Sunday, March 14, 2021

SpaceX One Launch Away From Falcon 9 Ten Flight Goal

We had a launch at 6:01AM this morning and I forgot!  It had nothing to do with the switch to DST, I just forgot the date!  I thought it was tomorrow morning.  

But that's not important. The news is that they launched another load of 60 Starlink satellites. This was the ninth flight of booster B1051, last flown on January 20th when she set the record of 8 flights.  She landed without incident on the drone ship Of Course I Still Love you.   

The mission also reused a fairing that was launched just 49 days ago on January 24th.  The turnaround time to reuse the fairing absolutely crushes the previous record – 87 days – by almost 60%.  As a reminder, they didn't reuse a fairing until 16 months ago so they're much less experienced at it.  They haven't been trying to recover fairings as long as they've been trying to recover and reuse boosters.  

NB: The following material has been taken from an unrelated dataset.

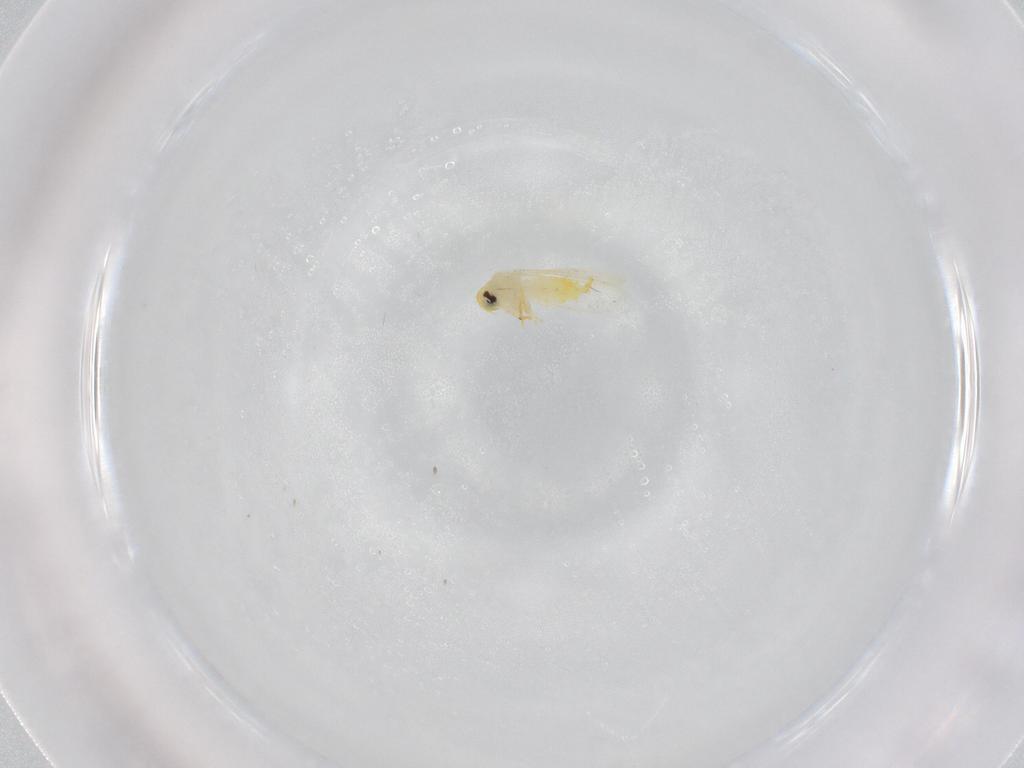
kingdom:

If the inspection and checkout of B1051 go well, we could see the 10th flight in April.  As most of us are starting to suspect 10 might not be a magic number.  It was just last month that Hans Koenigsmann, SpaceX's VP of Build and Flight Reliability said that he didn't see any fundamental reason they couldn't keep flying. 

It may well be that they can be flown many more times.  I'm rather certain parts get replaced if need be now; that will just continue.  By the end of this calendar year, I think there will be several boosters at 10 or more flights.

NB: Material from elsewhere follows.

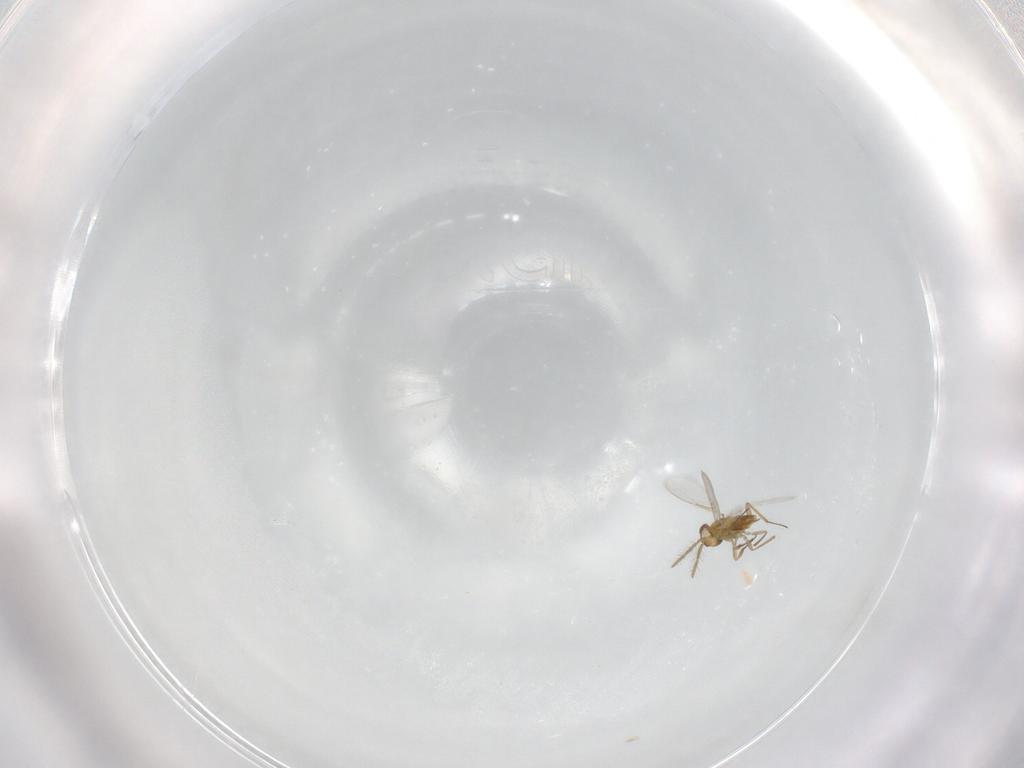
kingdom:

  1. Get Eric Berger's book "Liftoff"...

  2. Truly reusable, reliable boosters are here.

    Never thought I'd see the day.....

  3. Amazing work by SpaceX.

    Absolutely amazing.

    As long as a component is within specs, no reason not to see how long you can use it.

  4. All our lives we've heard about how reliable space-level hardware was. Yet most of it was thrown after one use. One the one hand, we have the Voyagers 40 years into a 5 year mission. Every probe or rover the JPL has put onto Mars has far outlasted its planned life. On the other hand, every Delta, every Atlas, every Titan, of every model in all those cases, and every other booster from everywhere, has been thrown away after one use.

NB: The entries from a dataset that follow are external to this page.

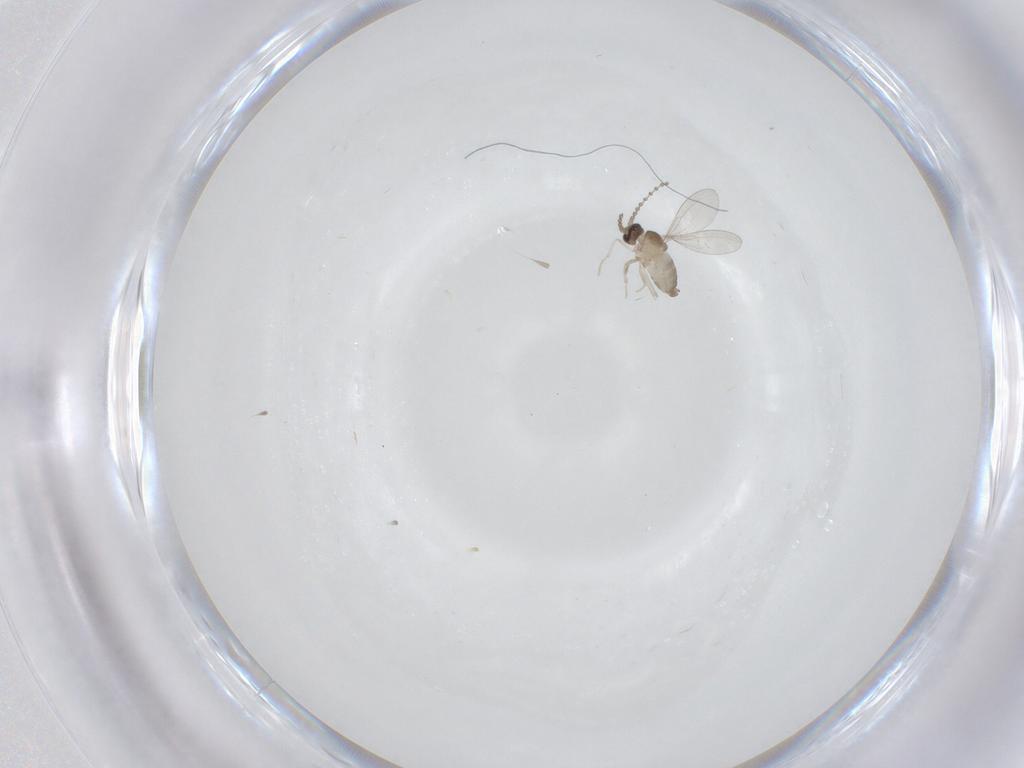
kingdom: Animalia
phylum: Arthropoda
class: Insecta
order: Diptera
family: Cecidomyiidae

    "It has to be 100% reliable for as much as 8 minutes; after that we don't care."

  5. At what point do the people get a say on whether they want their skies cluttered by another 60 satellites - or another 20,000 satellites - or not? I suppose if I start to see a decrease in daytime solar panel power then I have cause to sue....

    1. That's the tricky question that shows up everywhere. If a ton of people decide to do something that detracts from the way you like the world, what can you do? They're already regulated. You could as the FCC to regulate them more. From what I hear the early adopters pretty much love the service so that's going to be difficult.

      Early in the project, in the first few launches, there was talk about the satellites being too bright and that the reflections were messing up astronomers, so SpaceX went on an R&D program to make the reflections dimmer. They seemed eager to help and by all accounts they did help. In the big picture sense, there is no way for them to dim a reflection enough so that big telescopes can't see them, but they're only visible under fairly limited conditions. They can only reflect when the sun is above the horizon up where they orbit and it's night on the surface. That's only the part of the night closest to sunrise and sunset. If you're in the arctic circle, though, that's going to be your entire night in July.

      I think that SpaceX has around 1,100 satellites in orbit now, and is working toward 12,000. There are also two (I think) other companies but they pay significantly more for launches so it's hard to think they'll put up more satellites than SpaceX does.

      How dense can they be? I'm going to wave my hands and say that the surface area of the earth is "just about the same" as the surface area of the shell those satellites orbit in. That's 197 million square miles. Lets say there are 50,000 satellites. That means there's one satellite every 3940 square miles - assuming they're evenly distributed. It seems hard to imagine there could be enough satellites to affect the output of solar panels.